**REQUIRED ACTION**.
Rewrite the lines of the items from the line with "<!-- ANILIST_ACTIVITY:end -->" up to and including the line with "## Creating alerts", swapping "Tenant" for "Project" and leaving everything else unchanged. Give only those lines, without the pictures.

Top of SOURCE MATERIAL

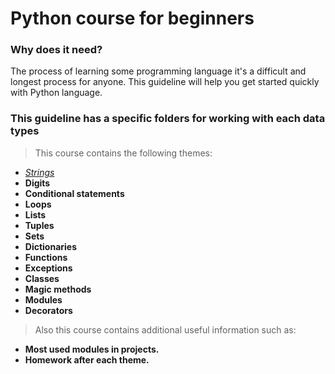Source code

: # Python course for beginners

### Why does it need?

The process of learning some programming language it's a difficult and longest process for anyone.
This guideline will help you get started quickly with Python language.

### This guideline has a specific folders for working with each data types
> This course contains the following themes:
- [_Strings_]("https://github.com/philip136/pythonCourseForBeginners/blob/development/strings/README.md")
- **Digits**
- **Conditional statements**
- **Loops**
- **Lists**
- **Tuples**
- **Sets**
- **Dictionaries**
- **Functions**
- **Exceptions**
- **Classes**
- **Magic methods**
- **Modules**
- **Decorators**

> Also this course contains additional useful information such as:
- **Most used modules in projects.**
- **Homework after each theme.**
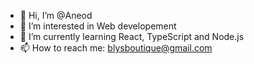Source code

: - 👋 Hi, I’m @Aneod
- 👀 I’m interested in Web developement
- 🌱 I’m currently learning React, TypeScript and Node.js
- 📫 How to reach me: blysboutique@gmail.com

<!---
Aneod/Aneod is a ✨ special ✨ repository because its `README.md` (this file) appears on your GitHub profile.
You can click the Preview link to take a look at your changes.
--->
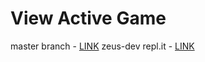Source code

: # View Active Game
master branch - [LINK](https://zzcat.github.io/WebGame/)
zeus-dev repl.it - [LINK](https://webgame--zzzzzzzzzzzzzz.repl.co/)
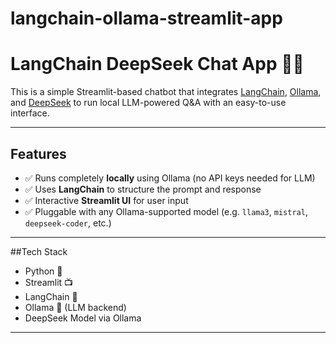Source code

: # langchain-ollama-streamlit-app
# LangChain DeepSeek Chat App 🧠💬

This is a simple Streamlit-based chatbot that integrates [LangChain](https://www.langchain.com/), [Ollama](https://ollama.com), and [DeepSeek](https://deepseek.com) to run local LLM-powered Q&A with an easy-to-use interface.

---

## Features

- ✅ Runs completely **locally** using Ollama (no API keys needed for LLM)
- ✅ Uses **LangChain** to structure the prompt and response
- ✅ Interactive **Streamlit UI** for user input
- ✅ Pluggable with any Ollama-supported model (e.g. `llama3`, `mistral`, `deepseek-coder`, etc.)

---

##Tech Stack

- Python 🐍
- Streamlit 📺
- LangChain 🔗
- Ollama 🧠 (LLM backend)
- DeepSeek Model via Ollama

---
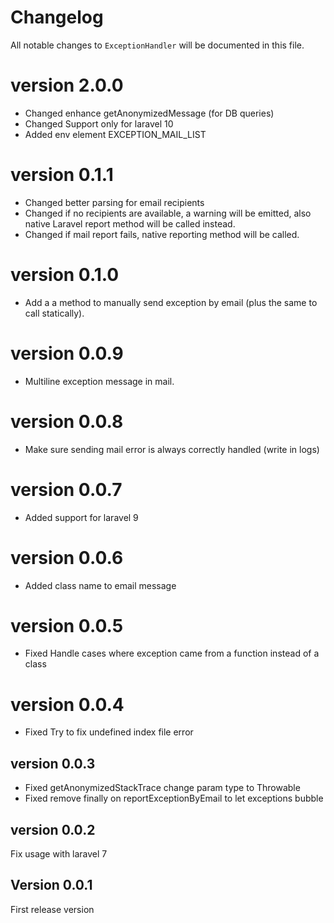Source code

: # Changelog

All notable changes to `ExceptionHandler` will be documented in this file.

# version 2.0.0
- Changed enhance getAnonymizedMessage (for DB queries)
- Changed Support only for laravel 10
- Added env element EXCEPTION_MAIL_LIST

# version 0.1.1
- Changed better parsing for email recipients
- Changed if no recipients are available, a warning will be emitted, also native Laravel report method will be called instead.
- Changed if mail report fails, native reporting method will be called.

# version 0.1.0
- Add a a method to manually send exception by email (plus the same to call statically).

# version 0.0.9
- Multiline exception message in mail.

# version 0.0.8
- Make sure sending mail error is always correctly handled (write in logs)

# version 0.0.7
- Added support for laravel 9

# version 0.0.6
- Added class name to email message

# version 0.0.5
- Fixed Handle cases where exception came from a function instead of a class
# version 0.0.4
- Fixed Try to fix undefined index file error

## version 0.0.3
- Fixed getAnonymizedStackTrace change param type to Throwable
- Fixed remove finally on reportExceptionByEmail to let exceptions bubble

## version 0.0.2
Fix usage with laravel 7

## Version 0.0.1
First release version
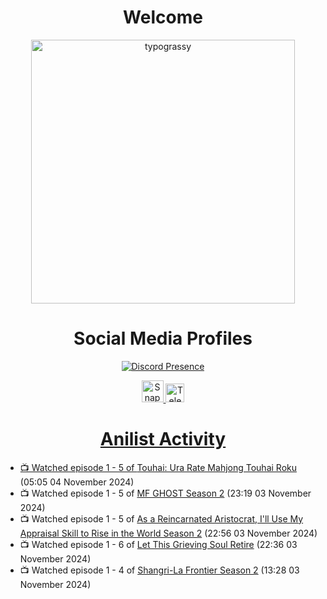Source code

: <div align="center">

# Welcome
<a href="https://github.com/kawarimidoll/typograssy">
    <img alt="typograssy" src="https://typograssy.deno.dev/api?text=%E3%82%88%E3%81%86%E3%81%93%E3%81%9D%E3%81%BF%E3%81%AA%E3%81%95%E3%82%93%20-%20Sheby--&&l0=none&l1=82d9d0&l2=027353&l3=038c4c&l4=01402e&bg=none&frame=none&speed=100&comment=" width="421.99">
</a>

</div>

<div align="center">

# Social Media Profiles

[![Discord Presence](https://lanyard.cnrad.dev/api/612532963938271232)](https://discord.com/users/612532963938271232)


<a href="https://www.snapchat.com/add/a.sheby" title="Snapchat Profile">
    <img src="https://www.freepnglogos.com/uploads/snapchat-logo-png-0.png" width="35" alt="Snapchat Logo" />


<a href="https://t.me/ASheby" title="Telegram Profile">
    <img src="https://www.freepnglogos.com/uploads/telegram-logo-png-0.png" width="30" alt="Telegram Logo" />


</div>

<div align="center">

# Anilist Activity

</div>

<!-- ANILIST_ACTIVITY:start -->

-   📺 Watched episode 1 - 5 of [Touhai: Ura Rate Mahjong Touhai Roku](https://anilist.co/anime/173263) (05:05 04 November 2024)
-   📺 Watched episode 1 - 5 of [MF GHOST Season 2](https://anilist.co/anime/171642) (23:19 03 November 2024)
-   📺 Watched episode 1 - 5 of [As a Reincarnated Aristocrat, I'll Use My Appraisal Skill to Rise in the World Season 2](https://anilist.co/anime/178434) (22:56 03 November 2024)
-   📺 Watched episode 1 - 6 of [Let This Grieving Soul Retire](https://anilist.co/anime/175019) (22:36 03 November 2024)
-   📺 Watched episode 1 - 4 of [Shangri-La Frontier Season 2](https://anilist.co/anime/176508) (13:28 03 November 2024)

<!-- ANILIST_ACTIVITY:end -->

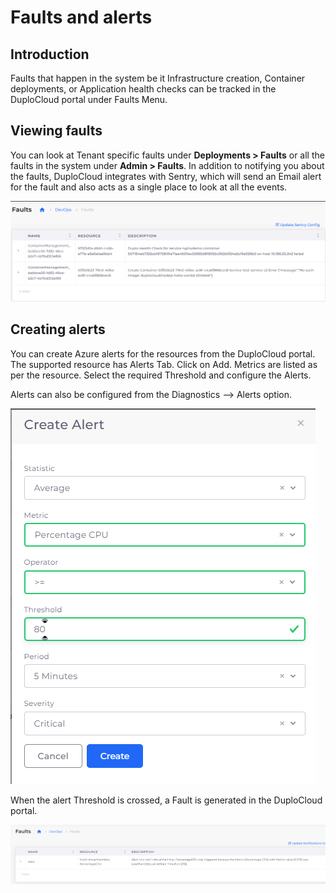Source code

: # Faults and alerts

## Introduction <a href="#0-toc-title" id="0-toc-title"></a>

Faults that happen in the system be it Infrastructure creation, Container deployments, or Application health checks can be tracked in the DuploCloud portal under Faults Menu.

## Viewing faults <a href="#1-toc-title" id="1-toc-title"></a>

You can look at Tenant specific faults under **Deployments > Faults** or all the faults in the system under **Admin > Faults**. In addition to notifying you about the faults, DuploCloud integrates with Sentry, which will send an Email alert for the fault and also acts as a single place to look at all the events.

![](<../../../.gitbook/assets/image (1) (1) (2).png>)

## Creating alerts

You can create Azure alerts for the resources from the DuploCloud portal. The supported resource has Alerts Tab. Click on Add. Metrics are listed as per the resource. Select the required Threshold and configure the Alerts.

Alerts can also be configured from the Diagnostics --> Alerts option.

![](<../../../.gitbook/assets/image (7).png>)

When the alert Threshold is crossed, a Fault is generated in the DuploCloud portal.

![](<../../../.gitbook/assets/image (36).png>)
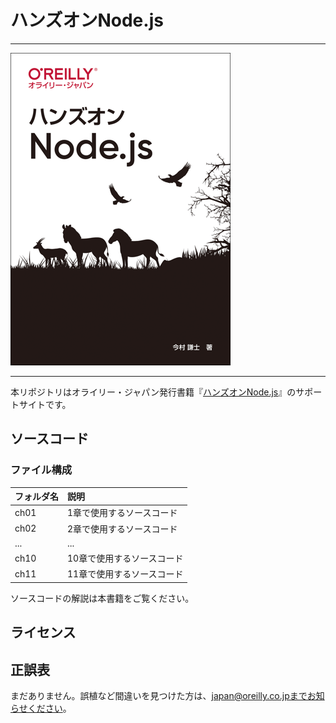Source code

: # ハンズオンNode.js

---

![表紙](hands-on-nodejs.png)

---

本リポジトリはオライリー・ジャパン発行書籍『[ハンズオンNode.js](https://www.oreilly.co.jp/books/9784873119236/)』のサポートサイトです。

## ソースコード

### ファイル構成

|フォルダ名 |説明                         |
|:--        |:--                          |
|ch01       |1章で使用するソースコード    |
|ch02       |2章で使用するソースコード    |
|...        |...                          |
|ch10       |10章で使用するソースコード   |
|ch11       |11章で使用するソースコード   |

ソースコードの解説は本書籍をご覧ください。

## ライセンス

## 正誤表

まだありません。誤植など間違いを見つけた方は、japan@oreilly.co.jpまでお知らせください。
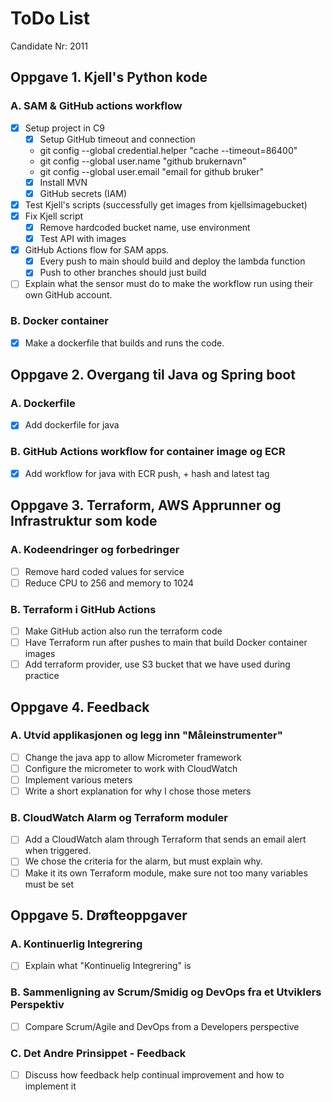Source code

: # ToDo List

Candidate Nr: 2011

## Oppgave 1. Kjell's Python kode
### A. SAM & GitHub actions workflow 
* [x] Setup project in C9
  * [x] Setup GitHub timeout and connection
  * git config --global credential.helper "cache --timeout=86400"
  * git config --global user.name "github brukernavn"
  * git config --global user.email "email for github bruker"
  * [x] Install MVN
  * [x] GitHub secrets (IAM)
* [x] Test Kjell's scripts (successfully get images from kjellsimagebucket)
* [x] Fix Kjell script
  * [x] Remove hardcoded bucket name, use environment
  * [x] Test API with images
* [x] GitHub Actions flow for SAM apps. 
  * [x] Every push to main should build and deploy the lambda function
  * [x] Push to other branches should just build
* [ ] Explain what the sensor must do to make the workflow run using their own GitHub account.

### B. Docker container
* [x] Make a dockerfile that builds and runs the code. 

## Oppgave 2. Overgang til Java og Spring boot
### A. Dockerfile
* [x] Add dockerfile for java

### B. GitHub Actions workflow for container image og ECR
* [x] Add workflow for java with ECR push, + hash and latest tag

## Oppgave 3. Terraform, AWS Apprunner og Infrastruktur som kode
### A. Kodeendringer og forbedringer
* [ ] Remove hard coded values for service
* [ ] Reduce CPU to 256 and memory to 1024

### B. Terraform i GitHub Actions
* [ ] Make GitHub action also run the terraform code
* [ ] Have Terraform run after pushes to main that build Docker container images
* [ ] Add terraform provider, use S3 bucket that we have used during practice

## Oppgave 4. Feedback

### A. Utvid applikasjonen og legg inn "Måleinstrumenter"
* [ ] Change the java app to allow Micrometer framework
* [ ] Configure the micrometer to work with CloudWatch
* [ ] Implement various meters
* [ ] Write a short explanation for why I chose those meters

### B. CloudWatch Alarm og Terraform moduler
* [ ] Add a CloudWatch alam through Terraform that sends an email alert when triggered.
* [ ] We chose the criteria for the alarm, but must explain why.
* [ ] Make it its own Terraform module, make sure not too many variables must be set

## Oppgave 5. Drøfteoppgaver

### A. Kontinuerlig Integrering
* [ ] Explain what "Kontinuelig Integrering" is

### B. Sammenligning av Scrum/Smidig og DevOps fra et Utviklers Perspektiv
* [ ] Compare Scrum/Agile and DevOps from a Developers perspective

### C. Det Andre Prinsippet - Feedback
* [ ] Discuss how feedback help continual improvement and how to implement it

Bottom of SOURCE MATERIAL

**REPLY TO THE EXERCISE**.
<!-- ANILIST_ACTIVITY:end -->

Source code

: # Faults and alerts

## Introduction <a href="#0-toc-title" id="0-toc-title"></a>

Faults that happen in the system be it Infrastructure creation, Container deployments, or Application health checks can be tracked in the DuploCloud portal under Faults Menu.

## Viewing faults <a href="#1-toc-title" id="1-toc-title"></a>

You can look at Project specific faults under **Deployments > Faults** or all the faults in the system under **Admin > Faults**. In addition to notifying you about the faults, DuploCloud integrates with Sentry, which will send an Email alert for the fault and also acts as a single place to look at all the events.

![](<../../../.gitbook/assets/image (1) (1) (2).png>)

## Creating alerts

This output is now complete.